There are several groups of chironomids that utilize hemoglobin to aid in survival under hypoxic conditions, but the two most common ones are in the genera Chironomus and Glyptotendipes (commonly known as blood-worms). The high concentration of hemoglobin in their body fluids (hemolymph) gives them their distinctive red color. While there can be some passive movement of the hemolymph through their body, it does not circulate like our blood does. Instead, it simply surrounds the organs and tissues.

Note that more evolved and larger insects may have an open circulatory system, but even here, the hemolymph does not circulate very fast and oxygen uptake and transport is primarily via the air-filled tracheal system.

A Chironomus larva with its typical bright red coloration.

So how exactly does the hemoglobin help blood-worms survive in hypoxic and sometimes anoxic (no oxygen) habitats? If there is little to no oxygen to bind to the hemoglobin to begin with, what advantage can there be?

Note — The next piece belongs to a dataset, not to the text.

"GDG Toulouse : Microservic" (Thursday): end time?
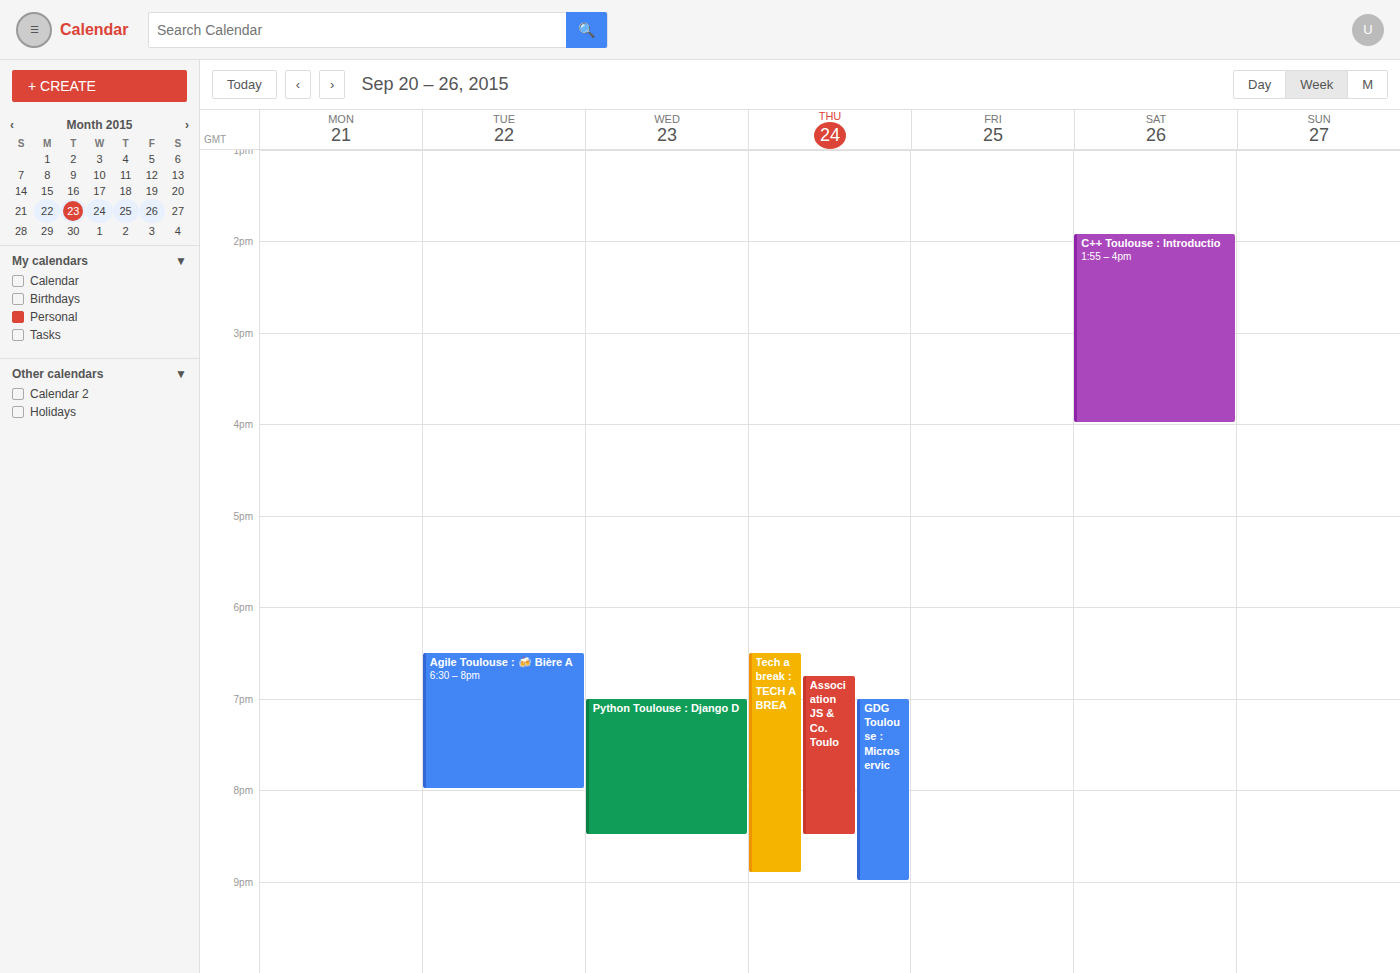
9:00 PMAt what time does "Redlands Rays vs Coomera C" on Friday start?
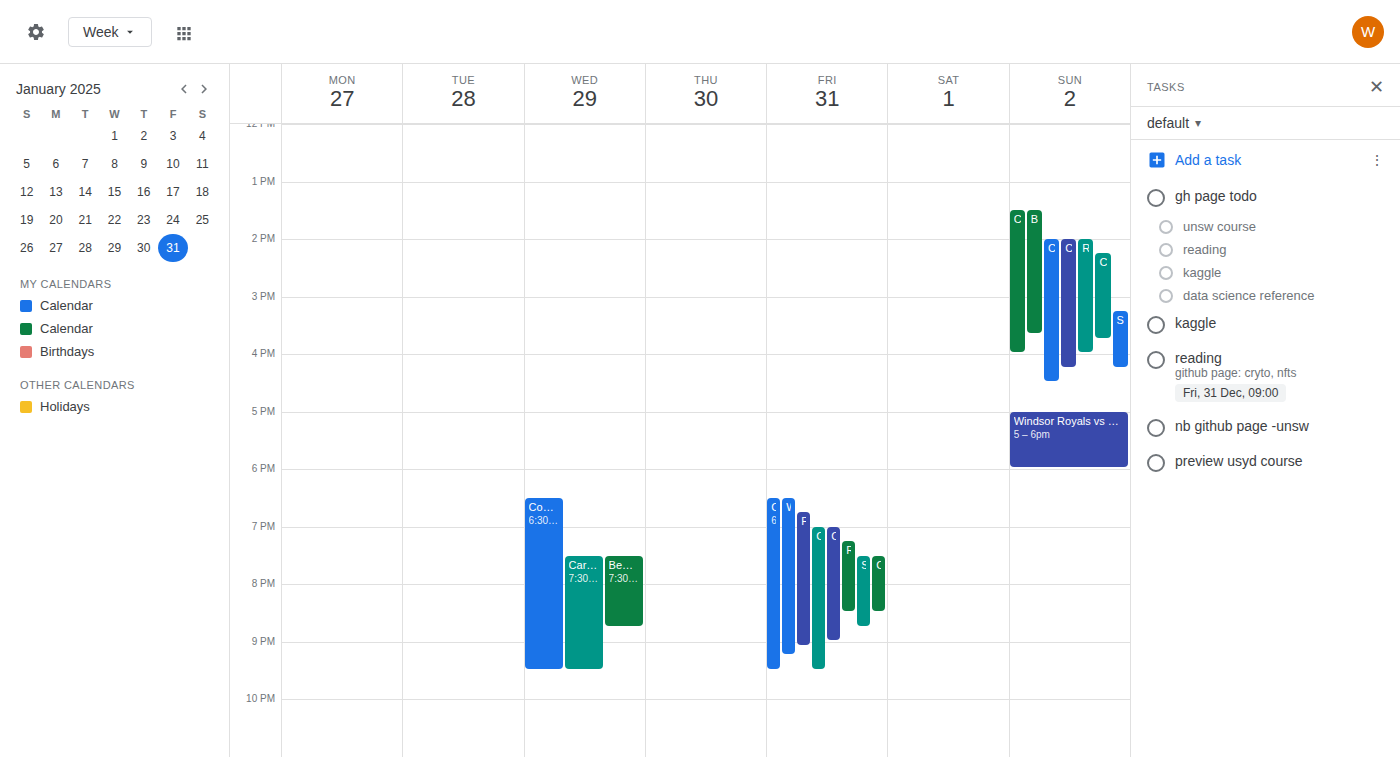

Most blood-worms build extensive tube networks in and on the mud by tunneling and reinforcing the tube walls with mucus. These tubes provide protection from predators but they also allow the midge larva to circulate water through the tube by undulating its body within the tube (caddisflies also do this). This action pulls water with a slightly higher oxygen content through the tube. In some cases, the midge larva will also elevate the tube opening, even by just a few millimeters, to place the tube intake above the low oxygen boundary layer at the water-mud interface. Of course under low oxygen conditions they can't spend all of their time undulating to gain oxygen, they need to feed too. That is where the hemoglobin comes in - as the larva undulates and circulates water through the tube, the hemoglobin picks up oxygen (much like recharging a battery) - then when the larva stops undulating to feed; oxygen bound to the hemoglobin diffuses into the tissue to sustain metabolic activity. Once the hemolymph oxygen level falls to a critical point, the midge larva will once again take up its ventilation position in the tube to recharge its oxygen supply.

A Glyptotendipes larva out of its tube and foraging for food.

This species of Glyptotendipes builds its tube out of mucus and bits of organic debris. Here, it has chosen to establish its tube up in the vegetation rather than on the bottom. Note the red and bright green coloration – this is the impetus for the midge fly pattern known as a Christmas Chironomid.